# Creative Cookery Cornish Hens with Cherry Glaze



## abjcooking (Dec 22, 2004)

hens
salt and pepper
1/2 cup butter

WHITE WINE SAUCE
1/2 cup white wine
1/2 cup orange juice
1/4 cup melted butter

WILD RICE DRESSING
1 cup wild rice
1 cup white rice
7 cups water
1 t. salt
livers from hens
1/4 cup butter
1 med. onion chopped
1/2 lb. mushrooms, sliced
1/3 cup slivered almonds
parsley
thyme
marjoram

CHERRY GLAZE
1 can pitted tart water packed cherries
1 1/2 T. cornstarch
1 T. current jelly
zest 1/2 orange
orange juice

Wash hens.  Salt and pepper cavity.  Fill hens with rice dressing (recipe below).  Do not pack too tight.  Fasten skin together with skewers or tooth picks.  Place hens in shallow roasting pan, breast side up.  Mix salt and pepper with 1/2 cup of butter and pour over.  Place in 425 degree oven for 20 minutes basting with wine sauce.  Reduce heat to 350 degree and roast for 30 minutes more basting every 15 minutes.  Serve with cherry glaze.

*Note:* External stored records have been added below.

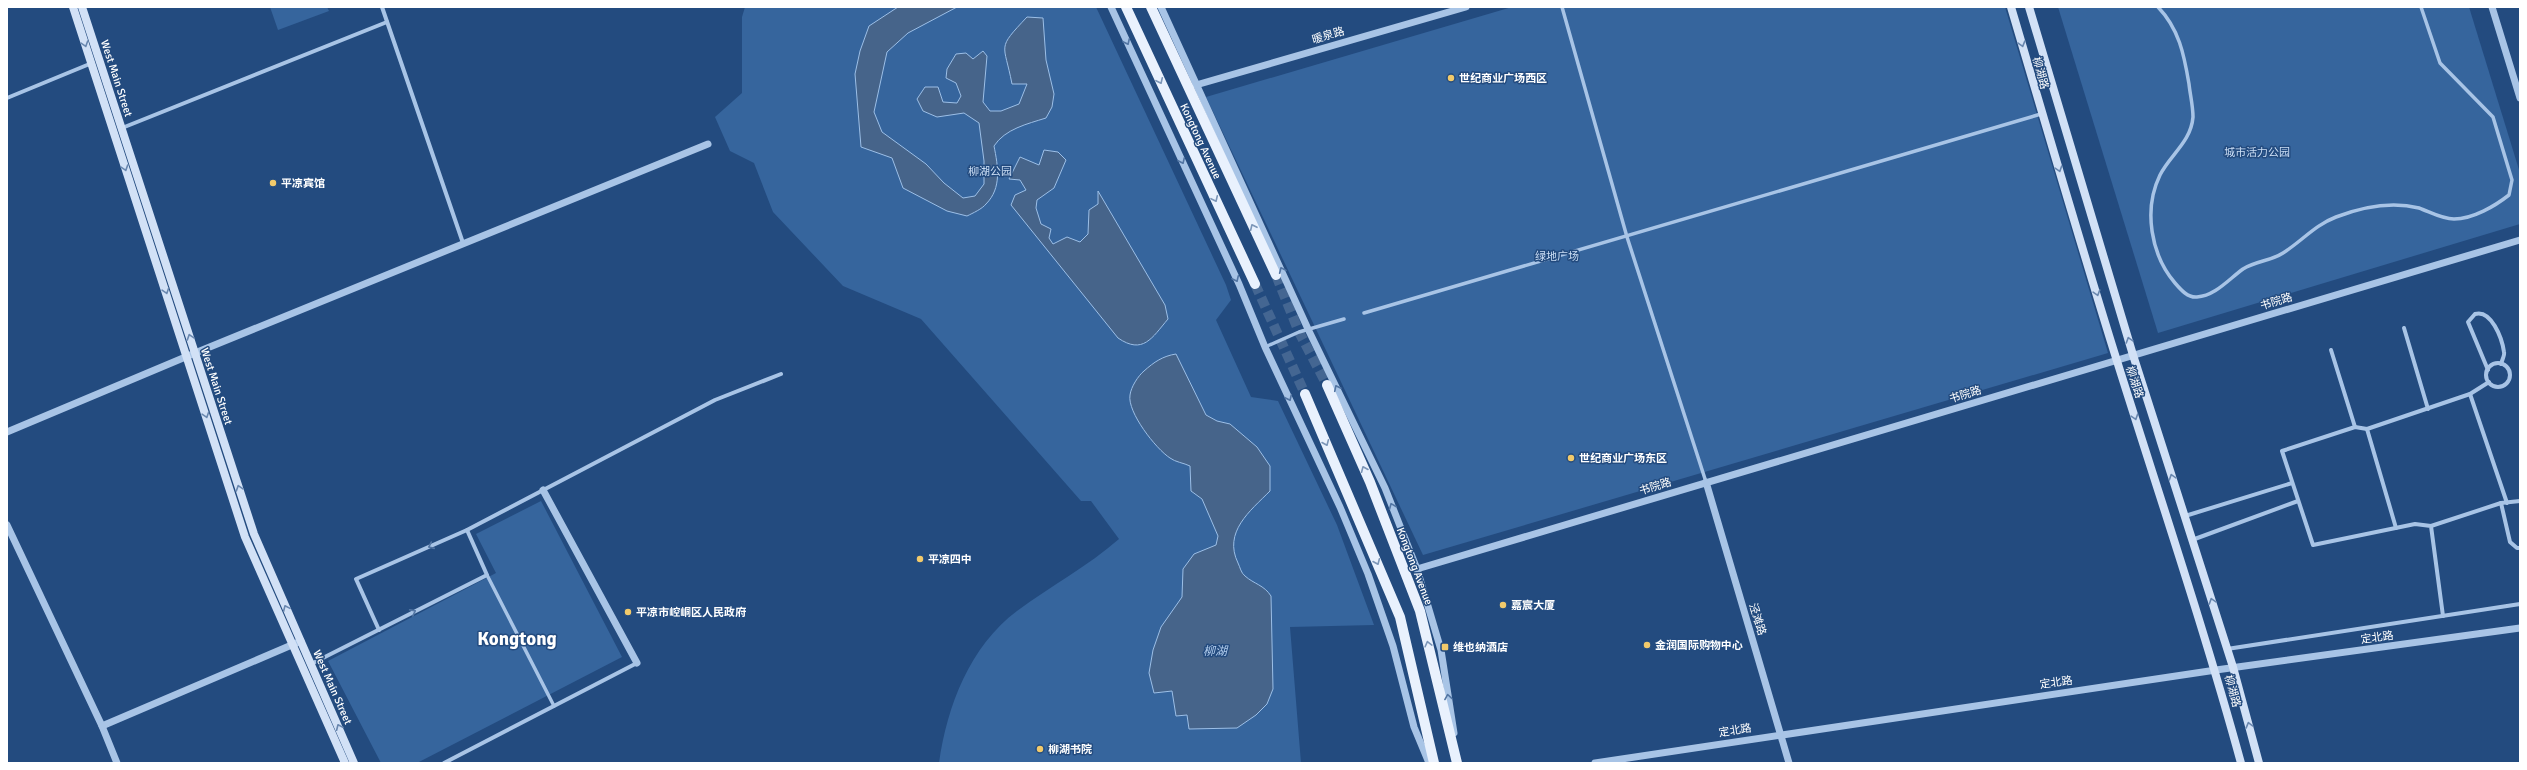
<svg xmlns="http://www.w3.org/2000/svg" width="2527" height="770" font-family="Signika,'Noto Sans SC',sans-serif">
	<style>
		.green { fill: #36659d }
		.water { fill: #46648a; stroke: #9cbfe7 }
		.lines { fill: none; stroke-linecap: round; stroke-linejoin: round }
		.primary-tunnel { stroke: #446692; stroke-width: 10; stroke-dasharray: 10 5; stroke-linecap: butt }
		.pedestrian { stroke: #a8c4e6; stroke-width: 3.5 }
		.minor { stroke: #a8c4e6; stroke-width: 4 }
		.tertiary { stroke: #a8c4e6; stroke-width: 7 }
		.secondary { stroke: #d2e1f6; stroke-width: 8 }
		.primary { stroke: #e9f1fd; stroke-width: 10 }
		.oneway { stroke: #5275a3 }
		.oneway2 { stroke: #6987af }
		.oneway3 { stroke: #7c96b8 }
		.poi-dot { fill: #f2ca6b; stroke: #234b7f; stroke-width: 1.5 }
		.labels { text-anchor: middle; stroke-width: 3; stroke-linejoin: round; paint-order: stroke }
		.street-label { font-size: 11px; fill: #fff; stroke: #234b7f }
		.poi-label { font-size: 11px; font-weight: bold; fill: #fff; stroke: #234b7f; text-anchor: start }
		.park-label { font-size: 11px; fill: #cbdef5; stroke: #234b7f }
		.water-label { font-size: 12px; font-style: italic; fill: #b3ceee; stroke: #234b7f }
		.town-label { font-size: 19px; font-weight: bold; fill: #fff; stroke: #234b7f }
	</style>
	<rect width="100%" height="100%" fill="#234b7f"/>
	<!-- green -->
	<g class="green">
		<path d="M270 7H327L329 11 278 30Z"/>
		<path d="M745 7H1096L1226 285 1231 300 1216 320 1251 397 1278 401 1337 525 1374 625 1290 627 1301 763H939C947 706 970 646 1017 611 1051 586 1088 566 1119 539L1091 501H1081L921 319 843 286 773 212 754 163 730 151 715 117 742 93V17Z"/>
		<path d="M1512 7H2005L2108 353 1423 555 1206 97Z"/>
		<path d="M2058 7H2469L2520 173V224L2158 333Z"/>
		<path d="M541 501 622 657 417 763H381L328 661 496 573 476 534Z"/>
	</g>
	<!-- water -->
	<g class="water">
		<path d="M898 7H957L908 33 887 52 874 112 882 132 926 164 944 183 963 198 975 196 984 184V161L979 123 964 113 937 117 923 111 917 99 925 87H938L943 102 957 103 961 96 956 83 946 78 947 69 956 54 966 53 973 59 983 51 987 56 983 102 990 111H1001L1019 104 1027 84H1012C1004 42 996 50 1027 17L1043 18 1046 60 1054 94 1052 107 1046 118C1027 124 1005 129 994 146 998 166 1002 188 986 204 982 209 973 213 967 216L947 211 903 188 892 158 861 147 855 74 860 51 869 26Z"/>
		<path d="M1044 150 1058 152 1066 160 1054 188 1037 200 1036 208 1041 224 1051 229 1049 238 1053 244 1067 237 1080 242 1088 234 1089 210 1098 204V191L1165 305 1168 319C1152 338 1143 355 1118 338L1011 205 1015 195 1026 190 1020 180 1009 179 1020 157 1039 165Z"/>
		<path d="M1176 354 1206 415 1217 421 1230 424 1257 447 1270 466V491C1250 511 1223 532 1238 563 1240 567 1241 573 1245 576 1254 584 1264 585 1271 596L1273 689 1267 704 1256 715 1237 728 1189 729 1187 715 1176 716 1172 691 1154 693 1149 673 1153 650 1161 627 1182 597 1183 569 1194 554 1216 545 1218 536 1202 499 1191 491 1190 466C1184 463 1175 462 1170 458 1156 449 1127 412 1130 395 1131 387 1138 376 1144 371 1154 362 1163 356 1176 354Z"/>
	</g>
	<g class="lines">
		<!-- primary-tunnel -->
		<g class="primary-tunnel">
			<path d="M1276 275 1299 332 1327 385"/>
			<path d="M1255 284 1305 394"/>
		</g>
		<!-- pedestrian -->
		<g class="pedestrian">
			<path d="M1562 7 1627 237 1706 482"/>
			<path d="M2158 7C2179 29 2184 54 2189 84 2190 94 2193 106 2193 117 2191 142 2170 155 2160 175 2143 210 2151 255 2175 283 2181 290 2188 298 2197 297 2215 296 2229 279 2243 269 2255 261 2271 261 2283 253 2302 241 2315 225 2336 217 2362 207 2391 201 2419 208 2430 212 2442 219 2454 219 2473 219 2495 206 2509 195L2512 180 2493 117 2440 63 2421 7"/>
			<path d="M1364 313 2041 114"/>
			<path d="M1265 347 1299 332 1344 319"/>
			<path d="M487 575 554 706"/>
		</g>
		<!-- minor -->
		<g class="minor">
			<path d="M382 7 463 243"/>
			<path d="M7 98 92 63"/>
			<path d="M122 128 387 22"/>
			<path d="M2404 328 2428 409"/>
			<path d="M2331 350 2355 427"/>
			<circle cx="2498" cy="375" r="12"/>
			<path d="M2488 370 2468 322 2475 314C2491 309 2502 338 2504 352 2505 355 2502 360 2501 364"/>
			<path d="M2470 394 2507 503"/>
			<path d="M2367 429 2396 528"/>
			<path d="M2501 503 2510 542 2517 548H2520"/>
			<path d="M2185 516 2292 483"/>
			<path d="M2431 526 2501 503 2520 501"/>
			<path d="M2192 540 2298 501"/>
			<path d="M2443 616 2431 526 2415 524 2313 545 2282 451 2355 427 2367 429 2470 394 2489 382"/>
			<path d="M379 630 356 579 467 530 715 400 781 374"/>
			<path d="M2227 649 2520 604"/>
			<path d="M311 664 487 575 467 530"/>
			<path d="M444 763 637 663"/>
		</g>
		<!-- tertiary -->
		<g class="tertiary">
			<path d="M1111 7 1239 284 1265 347 1340 507 1368 574 1393 646 1414 727 1429 763"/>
			<path d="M1161 7 1308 329 1385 488 1417 569 1441 650 1454 733"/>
			<path d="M2492 7 2520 98"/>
			<path d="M1196 85 1466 7"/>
			<path d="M7 432 195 353 708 144"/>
			<path d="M1706 482 1789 763"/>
			<path d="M543 490 637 663"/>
			<path d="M7 525 102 726 117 763"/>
			<path d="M1417 569 2520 240"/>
			<path d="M102 726 301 641"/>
			<path d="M1595 763 2216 670 2520 628"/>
		</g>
		<!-- secondary -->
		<g class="secondary">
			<path d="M73 7 245 537 345 763"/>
			<path d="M82 7 254 534 354 763"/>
			<path d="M2011 7C2046 125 2080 243 2117 361 2159 495 2204 628 2241 763"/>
			<path d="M2029 7 2133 355 2233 667 2259 763"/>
		</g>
		<!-- primary -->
		<g class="primary">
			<path d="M1126 7 1255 284"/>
			<path d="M1151 7 1276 275"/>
			<path d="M1327 385 1370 482 1420 611 1457 763"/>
			<path d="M1305 394 1400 617 1434 763"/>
		</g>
	</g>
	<!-- one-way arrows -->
	<defs><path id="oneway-chevron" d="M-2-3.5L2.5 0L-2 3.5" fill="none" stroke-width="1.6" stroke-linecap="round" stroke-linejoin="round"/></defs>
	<g class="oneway">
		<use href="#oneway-chevron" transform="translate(1127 42) rotate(65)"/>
		<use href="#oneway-chevron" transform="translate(1182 161) rotate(65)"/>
		<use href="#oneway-chevron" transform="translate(1282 270) rotate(-114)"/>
		<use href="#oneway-chevron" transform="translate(1236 279) rotate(65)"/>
		<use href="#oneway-chevron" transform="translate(1337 388) rotate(-116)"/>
		<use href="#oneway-chevron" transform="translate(1289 398) rotate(65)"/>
		<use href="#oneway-chevron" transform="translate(1392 506) rotate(-112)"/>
		<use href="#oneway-chevron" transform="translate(431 546) rotate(156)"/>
		<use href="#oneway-chevron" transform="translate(413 612) rotate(-27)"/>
		<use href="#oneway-chevron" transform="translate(1448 697) rotate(-99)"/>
	</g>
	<g class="oneway2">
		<use href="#oneway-chevron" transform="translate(85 44) rotate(72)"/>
		<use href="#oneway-chevron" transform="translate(2022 44) rotate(74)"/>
		<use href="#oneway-chevron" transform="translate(125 168) rotate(72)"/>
		<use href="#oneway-chevron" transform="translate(2059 169) rotate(72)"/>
		<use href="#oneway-chevron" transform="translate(166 291) rotate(72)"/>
		<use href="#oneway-chevron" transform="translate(2097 293) rotate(73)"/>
		<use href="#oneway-chevron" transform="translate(190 337) rotate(-108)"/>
		<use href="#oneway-chevron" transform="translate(2129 340) rotate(-107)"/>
		<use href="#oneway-chevron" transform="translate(206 415) rotate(72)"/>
		<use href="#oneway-chevron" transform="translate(2135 417) rotate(72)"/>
		<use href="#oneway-chevron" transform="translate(2172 477) rotate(-108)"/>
		<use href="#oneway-chevron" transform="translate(239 488) rotate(-108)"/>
		<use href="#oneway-chevron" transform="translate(2212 601) rotate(-108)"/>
		<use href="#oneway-chevron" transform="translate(286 608) rotate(-114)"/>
		<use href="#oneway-chevron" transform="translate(2249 725) rotate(-105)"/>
		<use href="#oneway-chevron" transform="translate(339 727) rotate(-114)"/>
	</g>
	<g class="oneway3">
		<use href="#oneway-chevron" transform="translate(1160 81) rotate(65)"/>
		<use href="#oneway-chevron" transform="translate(1215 199) rotate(65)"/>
		<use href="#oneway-chevron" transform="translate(1253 227) rotate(-115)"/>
		<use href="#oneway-chevron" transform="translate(1326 443) rotate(67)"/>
		<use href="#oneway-chevron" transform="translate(1364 469) rotate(-113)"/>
		<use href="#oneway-chevron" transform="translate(1377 562) rotate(67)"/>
		<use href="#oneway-chevron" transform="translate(1428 644) rotate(-104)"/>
	</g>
	<!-- markers -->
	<g class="poi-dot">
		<circle cx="1451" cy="78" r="4"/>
		<circle cx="273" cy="183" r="4"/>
		<circle cx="1571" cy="458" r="4"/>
		<circle cx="920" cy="559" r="4"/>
		<circle cx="1503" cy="605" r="4"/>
		<circle cx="628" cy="612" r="4"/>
		<circle cx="1647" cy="645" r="4"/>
		<rect x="1441" y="643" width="8" height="8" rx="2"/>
		<circle cx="1040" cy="749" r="4"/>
	</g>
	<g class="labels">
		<!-- street labels -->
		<g class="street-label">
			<text transform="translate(1328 35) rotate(-16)" y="4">暖泉路</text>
			<text transform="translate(2041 73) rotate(75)" y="4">柳湖路</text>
			<text transform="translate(117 78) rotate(72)" y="4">West Main Street</text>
			<text transform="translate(1201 141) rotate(65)" y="4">Kongtong Avenue</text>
			<text transform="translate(2276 301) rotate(-17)" y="4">书院路</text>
			<text transform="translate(2135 382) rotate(72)" y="4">柳湖路</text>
			<text transform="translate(217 386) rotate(72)" y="4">West Main Street</text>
			<text transform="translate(1965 394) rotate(-17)" y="4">书院路</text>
			<text transform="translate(1655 486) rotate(-17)" y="4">书院路</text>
			<text transform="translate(1415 566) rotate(69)" y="4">Kongtong Avenue</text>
			<text transform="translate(1758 619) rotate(73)" y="4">泾滩路</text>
			<text transform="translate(2377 637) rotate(-8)" y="4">定北路</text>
			<text transform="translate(2056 682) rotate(-8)" y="4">定北路</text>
			<text transform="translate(333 687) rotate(66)" y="4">West Main Street</text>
			<text transform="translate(2233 691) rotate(75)" y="4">柳湖路</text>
			<text transform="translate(1735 730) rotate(-9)" y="4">定北路</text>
		</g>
		<!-- poi labels -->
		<g class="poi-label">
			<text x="1459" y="82">世纪商业广场西区</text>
			<text x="281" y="187">平凉宾馆</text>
			<text x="1579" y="462">世纪商业广场东区</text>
			<text x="928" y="563">平凉四中</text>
			<text x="1511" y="609">嘉宸大厦</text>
			<text x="636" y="616">平凉市崆峒区人民政府</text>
			<text x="1655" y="649">金润国际购物中心</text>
			<text x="1453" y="651">维也纳酒店</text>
			<text x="1048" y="753">柳湖书院</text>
		</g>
		<!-- park labels -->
		<g class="park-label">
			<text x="2257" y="156">城市活力公园</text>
			<text x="990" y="175">柳湖公园</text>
			<text x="1557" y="260">绿地广场</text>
		</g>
		<!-- water labels -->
		<g class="water-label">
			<text x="1215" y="655">柳湖</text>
		</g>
		<!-- town labels -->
		<g class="town-label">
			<text x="517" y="645">Kongtong</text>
		</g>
	</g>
	<!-- border -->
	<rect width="2527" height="770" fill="none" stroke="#ffffff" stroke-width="16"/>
</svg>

White wine sauce:  Combine all ingredients and mix well

Wild Rice Dressing: Wash wild rice thoroughly.  Pour into boiling, salted water.  Cover.  Cool 14 minutes.  Add white rice and cook an additional 30 minutes.  Melt butter, saute onion and muchrooms, stir in liver, almonds and continue to saute.  Add drained rice and season with thyme, parsley salt and pepper and marjoram.

Cherry Glaze: Drain cherries reserving liquid.  To liquid, add cornstarch, current jelly, and zest of orange.  Heat and cook untio thick.  If necessary, thin with orange juice.  Add cherries and serve in a sauce bowl.


----------